Direitos de Propriedade Intelectual

Direitos de Propriedade Intelectual | Foto por Freepik.

Em nosso cotidiano, há muitas dúvidas envolvendo propriedade intelectual, seja por parte do empregado ou do empregador.

Nesse sentido, é importante que ambas as partes – empregado e empregador, compreendam com clareza quem é o real detentor desses direitos.

O que são Direitos Intelectuais?

Segundo a Comissão Mundial de Propriedade Intelectual, propriedade intelectual é definida por “a soma dos direitos relativos às obras literárias, artísticas e científicas, às interpretações dos artistas intérpretes e às execuções dos artistas executantes, aos fonogramas e às emissões de radiodifusão, às invenções em todos os domínios da atividade humana, às descobertas científicas, aos desenhos e modelos industriais, às marcas industriais, comerciais e de serviço, bem como às firmas comerciais e denominações comerciais, à proteção contra a concorrência desleal e todos os outros direitos inerentes à atividade intelectual nos domínios industrial, científico, literário e artístico”.

◆ ◆ ◆ ◆ ◆ ◆ ◆

O que fazer -
1. No texto sobre direitos de propriedade intelectual, qual entidade é citada como autora da definição de propriedade intelectual?
2. Dê seguimento ao texto sobre direitos de propriedade intelectual, começando logo após a última frase apresentada.

Dados de origem:
◆ ◆ ◆ ◆ ◆ ◆ ◆

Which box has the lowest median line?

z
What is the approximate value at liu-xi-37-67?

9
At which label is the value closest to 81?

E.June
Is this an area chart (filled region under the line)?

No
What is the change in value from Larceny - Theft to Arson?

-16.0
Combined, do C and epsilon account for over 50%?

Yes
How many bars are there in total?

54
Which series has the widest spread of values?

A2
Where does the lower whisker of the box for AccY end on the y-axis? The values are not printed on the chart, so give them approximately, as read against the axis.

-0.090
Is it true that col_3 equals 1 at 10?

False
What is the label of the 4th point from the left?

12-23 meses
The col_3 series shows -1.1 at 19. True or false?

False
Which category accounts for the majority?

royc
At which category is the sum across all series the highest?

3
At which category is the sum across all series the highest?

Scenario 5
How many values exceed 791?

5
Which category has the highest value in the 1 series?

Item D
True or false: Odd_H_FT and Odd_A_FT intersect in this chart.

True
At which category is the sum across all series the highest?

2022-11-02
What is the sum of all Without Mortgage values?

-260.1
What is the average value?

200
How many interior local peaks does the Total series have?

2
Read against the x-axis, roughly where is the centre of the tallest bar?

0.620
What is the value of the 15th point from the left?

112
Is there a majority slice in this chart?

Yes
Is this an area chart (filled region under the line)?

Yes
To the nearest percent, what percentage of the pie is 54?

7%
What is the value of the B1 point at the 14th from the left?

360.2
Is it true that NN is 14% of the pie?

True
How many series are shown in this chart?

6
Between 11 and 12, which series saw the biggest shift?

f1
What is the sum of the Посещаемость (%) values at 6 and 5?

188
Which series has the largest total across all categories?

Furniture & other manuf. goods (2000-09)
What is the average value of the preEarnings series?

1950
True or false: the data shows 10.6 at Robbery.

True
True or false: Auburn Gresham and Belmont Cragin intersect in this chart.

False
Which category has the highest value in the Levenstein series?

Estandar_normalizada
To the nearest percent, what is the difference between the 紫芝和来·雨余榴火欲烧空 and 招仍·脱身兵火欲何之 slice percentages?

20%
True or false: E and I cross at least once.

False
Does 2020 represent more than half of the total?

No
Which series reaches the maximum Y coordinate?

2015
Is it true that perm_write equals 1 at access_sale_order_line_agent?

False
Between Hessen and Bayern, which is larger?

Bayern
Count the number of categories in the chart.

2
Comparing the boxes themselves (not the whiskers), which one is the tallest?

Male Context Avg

◆ ◆ ◆ ◆ ◆ ◆ ◆

Respostas em ordem -
1. A Comissão Mundial de Propriedade Intelectual.

2.
Podem ser classificados em três espécies: Direitos do Autor (Lei de Direitos Autorais – 9.610/98), Direitos de Propriedade Industrial (Lei de Patentes n. 9.279/96) e Direitos Intelectuais relativos à criação e utilização de software (Lei 9.609, de 19.02.98).

A quem pertence os Direitos Intelectuais: empregador ou empregado?

A legislação brasileira estabelece regras distintas para os Direitos Intelectuais, de acordo com cada espécie (Direitos do Autor, Direitos de Propriedade Industrial e Direitos Intelectuais relativos à criação e utilização de software).

Além disso, é preciso identificar se a criação/invenção foi realizada por cumprimento do contrato de trabalho ou se foram utilizadas ferramentas do empregador (recursos, equipamentos, instalações, dados ou materiais).

  • Direitos do Autor

Os Direitos do Autor são regulamentados pela Lei nº 9.610/98, chamada de Lei de Direitos Autorais.

Segundo a legislação, obras intelectuais artísticas e científicas pertencem exclusivamente ao empregado, ainda que decorrentes da execução do objeto do contrato de trabalho. Porém, o empregado poderá ceder os direitos autorais ao empregador, na forma do artigo art. 4º, da Lei nº 9.609/98.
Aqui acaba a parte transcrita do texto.